START Dataset entries

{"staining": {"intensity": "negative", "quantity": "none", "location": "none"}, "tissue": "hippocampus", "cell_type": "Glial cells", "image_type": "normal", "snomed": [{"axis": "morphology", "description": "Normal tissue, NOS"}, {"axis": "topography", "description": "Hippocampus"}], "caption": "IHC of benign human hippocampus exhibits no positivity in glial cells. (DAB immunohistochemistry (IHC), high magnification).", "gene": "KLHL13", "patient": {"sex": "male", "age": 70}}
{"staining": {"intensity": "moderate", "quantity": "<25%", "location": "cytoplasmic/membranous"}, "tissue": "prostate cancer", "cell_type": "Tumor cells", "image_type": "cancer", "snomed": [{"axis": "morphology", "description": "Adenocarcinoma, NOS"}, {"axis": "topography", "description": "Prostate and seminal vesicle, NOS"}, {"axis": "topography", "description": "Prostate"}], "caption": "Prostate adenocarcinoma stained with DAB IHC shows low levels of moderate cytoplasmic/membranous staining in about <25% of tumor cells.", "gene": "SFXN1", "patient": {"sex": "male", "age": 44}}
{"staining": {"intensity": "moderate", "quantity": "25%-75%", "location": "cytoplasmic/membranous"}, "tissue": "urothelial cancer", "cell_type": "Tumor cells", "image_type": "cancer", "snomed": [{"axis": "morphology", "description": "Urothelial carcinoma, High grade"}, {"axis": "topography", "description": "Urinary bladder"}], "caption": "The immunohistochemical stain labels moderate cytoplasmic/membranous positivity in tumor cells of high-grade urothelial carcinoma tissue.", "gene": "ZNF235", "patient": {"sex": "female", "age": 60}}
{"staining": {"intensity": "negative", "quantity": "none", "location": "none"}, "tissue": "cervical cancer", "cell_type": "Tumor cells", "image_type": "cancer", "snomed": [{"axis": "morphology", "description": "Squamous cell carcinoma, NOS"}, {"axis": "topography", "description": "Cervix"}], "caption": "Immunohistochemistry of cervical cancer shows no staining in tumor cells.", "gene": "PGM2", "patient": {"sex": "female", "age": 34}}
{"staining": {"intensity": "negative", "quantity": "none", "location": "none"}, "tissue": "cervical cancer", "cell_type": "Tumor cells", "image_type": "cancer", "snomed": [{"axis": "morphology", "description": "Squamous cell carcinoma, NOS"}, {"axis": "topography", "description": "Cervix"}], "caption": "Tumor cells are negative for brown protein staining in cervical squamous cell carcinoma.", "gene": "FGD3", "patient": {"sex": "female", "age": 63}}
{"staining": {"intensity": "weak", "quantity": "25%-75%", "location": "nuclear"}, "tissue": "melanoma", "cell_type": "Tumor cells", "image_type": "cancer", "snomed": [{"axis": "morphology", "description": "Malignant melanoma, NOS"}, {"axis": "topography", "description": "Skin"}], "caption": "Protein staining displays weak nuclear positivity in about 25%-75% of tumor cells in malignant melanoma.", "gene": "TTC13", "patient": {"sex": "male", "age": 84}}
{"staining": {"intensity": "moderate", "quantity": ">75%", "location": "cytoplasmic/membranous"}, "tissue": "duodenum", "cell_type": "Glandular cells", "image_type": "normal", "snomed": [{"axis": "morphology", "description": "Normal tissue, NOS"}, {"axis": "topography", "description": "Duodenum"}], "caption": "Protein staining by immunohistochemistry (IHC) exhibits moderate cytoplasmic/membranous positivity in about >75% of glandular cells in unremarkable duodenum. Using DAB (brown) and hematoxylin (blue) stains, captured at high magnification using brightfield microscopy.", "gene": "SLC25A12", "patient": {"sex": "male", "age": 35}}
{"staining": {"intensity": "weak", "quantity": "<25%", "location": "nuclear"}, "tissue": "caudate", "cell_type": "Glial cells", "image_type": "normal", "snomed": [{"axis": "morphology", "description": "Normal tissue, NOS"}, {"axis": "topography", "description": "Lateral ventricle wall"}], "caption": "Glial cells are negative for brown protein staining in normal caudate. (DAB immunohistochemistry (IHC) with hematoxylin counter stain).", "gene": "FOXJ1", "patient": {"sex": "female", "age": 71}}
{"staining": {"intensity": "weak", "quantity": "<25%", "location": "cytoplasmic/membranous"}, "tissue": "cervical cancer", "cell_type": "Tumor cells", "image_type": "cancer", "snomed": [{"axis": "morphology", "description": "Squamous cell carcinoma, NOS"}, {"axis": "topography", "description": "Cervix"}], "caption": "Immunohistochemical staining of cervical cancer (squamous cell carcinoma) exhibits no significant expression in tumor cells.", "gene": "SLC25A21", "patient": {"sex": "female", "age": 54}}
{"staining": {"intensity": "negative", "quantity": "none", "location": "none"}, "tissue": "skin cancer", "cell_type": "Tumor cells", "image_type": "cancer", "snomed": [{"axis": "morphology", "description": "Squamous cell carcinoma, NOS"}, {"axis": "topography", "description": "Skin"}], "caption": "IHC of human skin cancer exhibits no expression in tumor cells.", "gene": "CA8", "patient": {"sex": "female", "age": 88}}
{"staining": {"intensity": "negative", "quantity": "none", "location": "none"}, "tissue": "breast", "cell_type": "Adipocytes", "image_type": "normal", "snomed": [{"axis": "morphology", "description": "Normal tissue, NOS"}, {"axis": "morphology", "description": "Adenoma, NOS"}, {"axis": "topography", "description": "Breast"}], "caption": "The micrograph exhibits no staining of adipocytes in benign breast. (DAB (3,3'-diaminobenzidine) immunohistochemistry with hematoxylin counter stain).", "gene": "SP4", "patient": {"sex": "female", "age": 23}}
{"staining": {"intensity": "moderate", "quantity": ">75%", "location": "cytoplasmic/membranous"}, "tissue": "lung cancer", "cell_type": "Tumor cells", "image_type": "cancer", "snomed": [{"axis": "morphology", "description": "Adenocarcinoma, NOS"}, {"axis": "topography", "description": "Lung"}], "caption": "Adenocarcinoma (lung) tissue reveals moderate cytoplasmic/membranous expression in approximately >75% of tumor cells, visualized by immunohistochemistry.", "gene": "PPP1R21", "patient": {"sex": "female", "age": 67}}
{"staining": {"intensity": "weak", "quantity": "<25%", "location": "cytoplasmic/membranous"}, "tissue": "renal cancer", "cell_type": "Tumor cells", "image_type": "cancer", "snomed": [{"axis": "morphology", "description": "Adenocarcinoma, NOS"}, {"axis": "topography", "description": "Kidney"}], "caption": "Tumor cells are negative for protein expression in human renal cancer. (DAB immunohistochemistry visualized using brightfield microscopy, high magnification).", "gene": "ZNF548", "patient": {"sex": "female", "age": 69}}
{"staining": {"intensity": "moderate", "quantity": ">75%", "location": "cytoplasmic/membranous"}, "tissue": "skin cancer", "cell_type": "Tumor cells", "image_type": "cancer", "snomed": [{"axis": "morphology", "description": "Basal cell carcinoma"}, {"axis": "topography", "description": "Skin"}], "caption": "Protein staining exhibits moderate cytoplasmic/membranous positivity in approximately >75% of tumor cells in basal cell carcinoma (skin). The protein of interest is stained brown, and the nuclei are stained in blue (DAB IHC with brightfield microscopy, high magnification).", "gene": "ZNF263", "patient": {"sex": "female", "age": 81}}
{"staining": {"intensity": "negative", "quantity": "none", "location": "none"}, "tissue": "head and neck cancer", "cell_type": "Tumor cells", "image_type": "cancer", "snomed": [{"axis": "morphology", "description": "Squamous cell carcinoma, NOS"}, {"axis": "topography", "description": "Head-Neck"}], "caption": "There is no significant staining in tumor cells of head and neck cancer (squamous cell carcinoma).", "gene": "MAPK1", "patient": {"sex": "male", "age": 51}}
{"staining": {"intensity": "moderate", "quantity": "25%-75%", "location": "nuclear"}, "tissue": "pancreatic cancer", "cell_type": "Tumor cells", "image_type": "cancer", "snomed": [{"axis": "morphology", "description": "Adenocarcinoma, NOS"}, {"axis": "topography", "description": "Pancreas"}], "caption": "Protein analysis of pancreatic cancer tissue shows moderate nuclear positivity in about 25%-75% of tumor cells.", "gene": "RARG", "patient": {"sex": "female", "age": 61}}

END Dataset entries

## Problem requirements
Starting at the line with "staining of cervical" and ending at the line with "of human skin", print each line of the listing above exactly, with no other lines.

## Your solution
{"staining": {"intensity": "weak", "quantity": "<25%", "location": "cytoplasmic/membranous"}, "tissue": "cervical cancer", "cell_type": "Tumor cells", "image_type": "cancer", "snomed": [{"axis": "morphology", "description": "Squamous cell carcinoma, NOS"}, {"axis": "topography", "description": "Cervix"}], "caption": "Immunohistochemical staining of cervical cancer (squamous cell carcinoma) exhibits no significant expression in tumor cells.", "gene": "SLC25A21", "patient": {"sex": "female", "age": 54}}
{"staining": {"intensity": "negative", "quantity": "none", "location": "none"}, "tissue": "skin cancer", "cell_type": "Tumor cells", "image_type": "cancer", "snomed": [{"axis": "morphology", "description": "Squamous cell carcinoma, NOS"}, {"axis": "topography", "description": "Skin"}], "caption": "IHC of human skin cancer exhibits no expression in tumor cells.", "gene": "CA8", "patient": {"sex": "female", "age": 88}}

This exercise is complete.